*** Opening of Records for this exercise ***

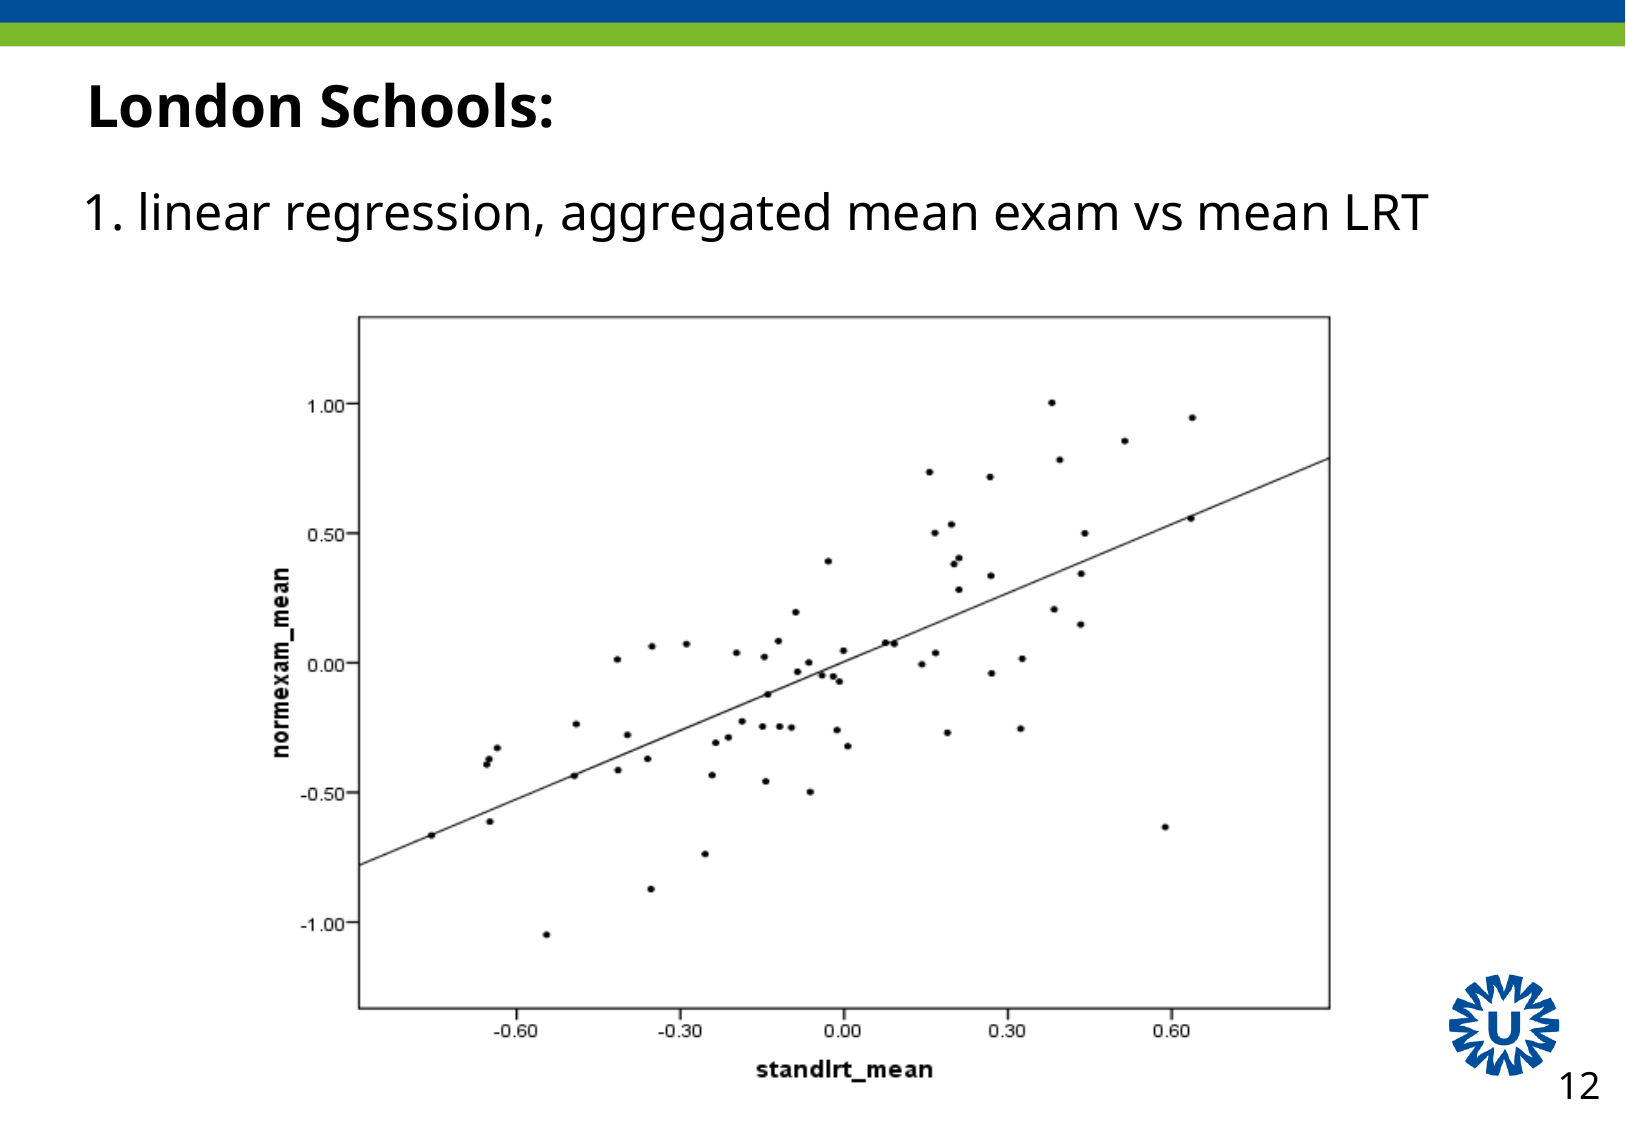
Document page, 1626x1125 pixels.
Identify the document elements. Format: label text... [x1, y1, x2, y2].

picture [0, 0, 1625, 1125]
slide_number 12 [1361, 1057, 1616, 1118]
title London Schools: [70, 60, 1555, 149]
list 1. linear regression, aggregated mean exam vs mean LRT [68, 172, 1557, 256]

*** Close of Records for this exercise ***

▶ _What you have to do_:
An exact restatement of the entries above is needed; no picture may appear in it.

▶ _Task answer_:
Document page, 1626x1125 pixels.
Identify the document elements. Format: label text... [x1, y1, x2, y2].

picture [0, 0, 1625, 1125]
slide_number 12 [1361, 1057, 1616, 1118]
title London Schools: [70, 60, 1555, 149]
list 1. linear regression, aggregated mean exam vs mean LRT [68, 172, 1557, 256]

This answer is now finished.